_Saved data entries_
------------
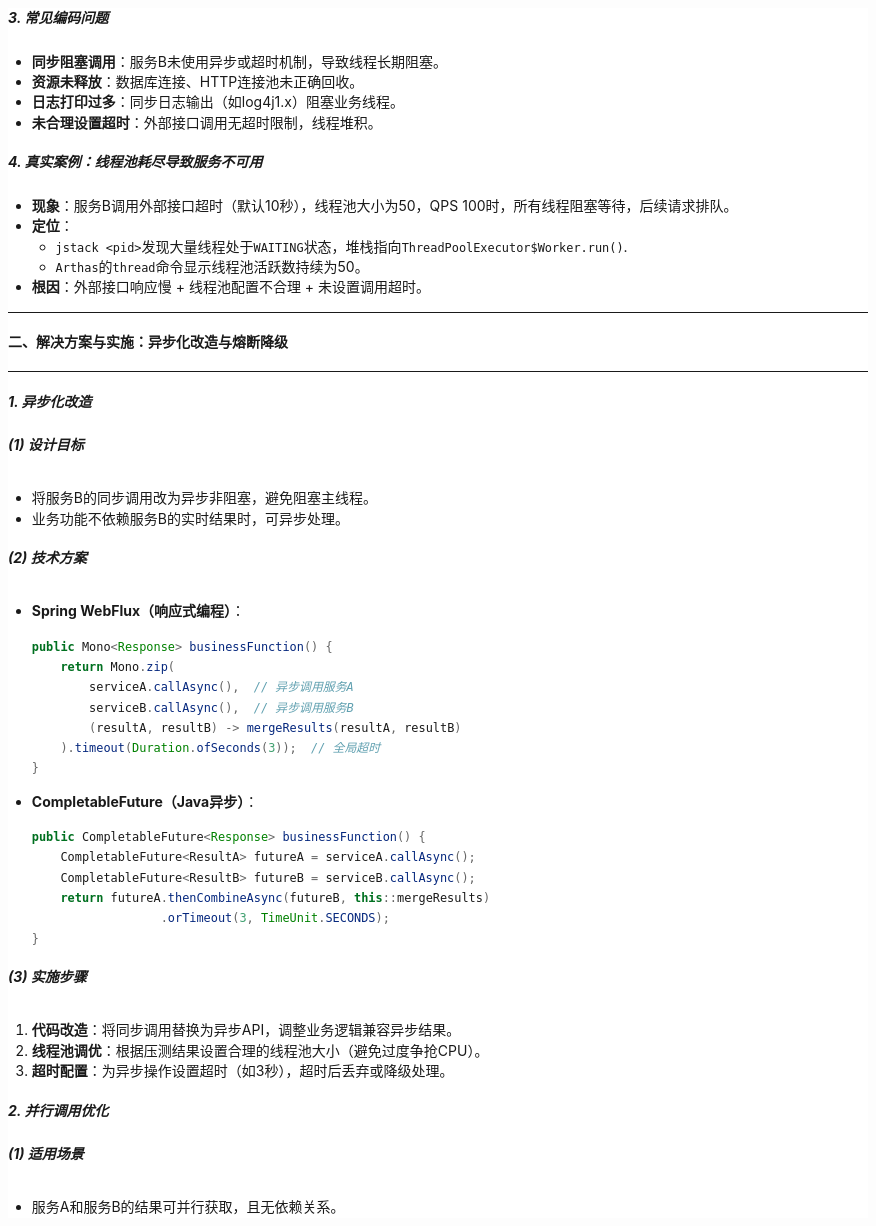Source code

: ##### **3. 常见编码问题**
- **同步阻塞调用**：服务B未使用异步或超时机制，导致线程长期阻塞。  
- **资源未释放**：数据库连接、HTTP连接池未正确回收。  
- **日志打印过多**：同步日志输出（如log4j1.x）阻塞业务线程。  
- **未合理设置超时**：外部接口调用无超时限制，线程堆积。  

##### **4. 真实案例：线程池耗尽导致服务不可用**
- **现象**：服务B调用外部接口超时（默认10秒），线程池大小为50，QPS 100时，所有线程阻塞等待，后续请求排队。  
- **定位**：  
  - `jstack <pid>`发现大量线程处于`WAITING`状态，堆栈指向`ThreadPoolExecutor$Worker.run()`.  
  - `Arthas`的`thread`命令显示线程池活跃数持续为50。  
- **根因**：外部接口响应慢 + 线程池配置不合理 + 未设置调用超时。  

---

#### **二、解决方案与实施：异步化改造与熔断降级**

---

##### **1. 异步化改造**
###### **(1) 设计目标**
- 将服务B的同步调用改为异步非阻塞，避免阻塞主线程。  
- 业务功能不依赖服务B的实时结果时，可异步处理。  

###### **(2) 技术方案**
- **Spring WebFlux（响应式编程）**：  
  ```java
  public Mono<Response> businessFunction() {
      return Mono.zip(
          serviceA.callAsync(),  // 异步调用服务A
          serviceB.callAsync(),  // 异步调用服务B
          (resultA, resultB) -> mergeResults(resultA, resultB)
      ).timeout(Duration.ofSeconds(3));  // 全局超时
  }
  ```

- **CompletableFuture（Java异步）**：  
  ```java
  public CompletableFuture<Response> businessFunction() {
      CompletableFuture<ResultA> futureA = serviceA.callAsync();
      CompletableFuture<ResultB> futureB = serviceB.callAsync();
      return futureA.thenCombineAsync(futureB, this::mergeResults)
                    .orTimeout(3, TimeUnit.SECONDS);
  }
  ```

###### **(3) 实施步骤**
1. **代码改造**：将同步调用替换为异步API，调整业务逻辑兼容异步结果。  
2. **线程池调优**：根据压测结果设置合理的线程池大小（避免过度争抢CPU）。  
3. **超时配置**：为异步操作设置超时（如3秒），超时后丢弃或降级处理。  

##### **2. 并行调用优化**
###### **(1) 适用场景**
- 服务A和服务B的结果可并行获取，且无依赖关系。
------------
_Task details_
Answer with one number only: how many lines above contain the word "return".

_Answer space_
2